There are a few built-in evaluation metrics available to assess the quality of clustering. One of them is within sum of squares (WSS) which calculates the sum of squared differences between observations and centroids. WSS is useful because it quantifies cluster cohesion. The range of this measure is \([0, \infty)\) where a smaller value means that clusters are more compact.

Another measure is silhouette quality index that quantifies how well each point belongs to its assigned cluster versus neighboring cluster. Silhouette values are in \([-1, 1]\) range.

Points with silhouette closer to:

  • 1 are well clustered
  • 0 lie between two clusters
  • -1 likely placed in the wrong cluster

The following is an example of conducting a benchmark experiment with various learners on iris data set without target variable and assessing the quality of each learner with both within sum of squares and silhouette measures.

design = benchmark_grid(
  tasks = TaskClust$new("iris", iris[-5]),
  learners = list(
    lrn("clust.kmeans", centers = 3L),
    lrn("clust.pam", k = 2L),
    lrn("clust.cmeans", centers = 3L)),
  resamplings = rsmp("insample"))
              task                  learner               resampling
1: <TaskClust[46]> <LearnerClustKMeans[38]> <ResamplingInsample[20]>
2: <TaskClust[46]>    <LearnerClustPAM[38]> <ResamplingInsample[20]>
3: <TaskClust[46]> <LearnerClustCMeans[38]> <ResamplingInsample[20]>
# execute benchmark
bmr = benchmark(design)

# define measure
measures = list(msr("clust.wss"), msr("clust.silhouette"))
   nr      resample_result task_id   learner_id resampling_id iters clust.wss
1:  1 <ResampleResult[21]>    iris clust.kmeans      insample     1  78.85144
2:  2 <ResampleResult[21]>    iris    clust.pam      insample     1 153.32572
3:  3 <ResampleResult[21]>    iris clust.cmeans      insample     1  79.02617
1 variable not shown: [clust.silhouette]

The experiment shows that using k-means algorithm with three centers produces a better within sum of squares score than any other learner considered. However, pam (partitioning around medoids) learner with two clusters performs the best when considering silhouette measure which takes into the account both cluster cohesion and separation.

8.5.3 Visualization

Cluster analysis in mlr3 is integrated with mlr3viz which provides a number of useful plots. Some of those plots are shown below.

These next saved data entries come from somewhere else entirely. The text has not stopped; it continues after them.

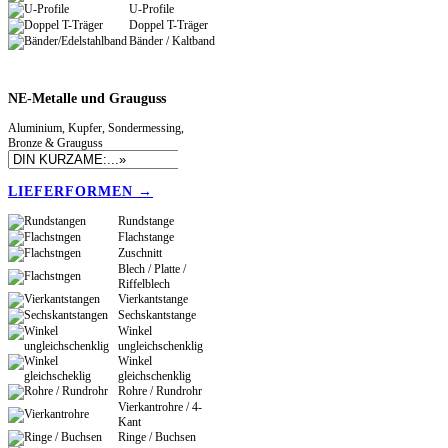
U-Profile
Doppel T-Träger
Bänder / Kaltband
NE-Metalle
und Grauguss
Aluminium, Kupfer, Sondermessing,
Bronze & Grauguss
LIEFERFORMEN →
Rundstange
Flachstange
Zuschnitt
Blech / Platte /
Riffelblech
Vierkantstange
Sechskantstange
Winkel
ungleichschenklig
Winkel
gleichschenklig
Rohre / Rundrohr
Vierkantrohre / 4-
Kant
Ringe / Buchsen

task = TaskClust$new("iris", iris[-5])
learner = lrn("clust.kmeans")
prediction = learner$predict(task)

# performing PCA on task and showing assignments
autoplot(prediction, task, type = "pca")

# same as above but with probability ellipse that assumes normal distribution
autoplot(prediction, task, type = "pca", frame = TRUE, frame.type = "norm")

task = tsk("usarrests")
learner = lrn("clust.hclust")

# dendrogram for hierarchical clustering
autoplot(learner, task = task)

Silhouette plots can help to visually assess the quality of the analysis and help choose a number of clusters for a given data set. The red dotted line shows the mean silhouette value and each bar represents a data point. If most points in each cluster have an index around or higher than mean silhouette, the number of clusters is chosen well.

# silhouette plot allows to visually inspect the quality of clustering
task = TaskClust$new("iris", iris[-5])
learner = lrn("clust.kmeans")
learner$param_set$values = list(centers = 5L)
prediction = learner$predict(task)
autoplot(prediction, task, type = "sil")

The plot shows that all points in cluster 5 and almost all points in clusters 4, 2 and 1 are below average silhouette index. This means that a lot of observations lie either on the border of clusters or are likely assigned to the wrong cluster.

learner = lrn("clust.kmeans")
learner$param_set$values = list(centers = 2L)
prediction = learner$predict(task)
autoplot(prediction, task, type = "sil")

Setting the number of centers to two improves both the average silhouette score as well as the overall quality of clustering because almost all points in cluster 1 are higher than, and a lot of points in cluster 2 are close to the mean silhouette. Hence, having two centers might be a better choice for the number of clusters.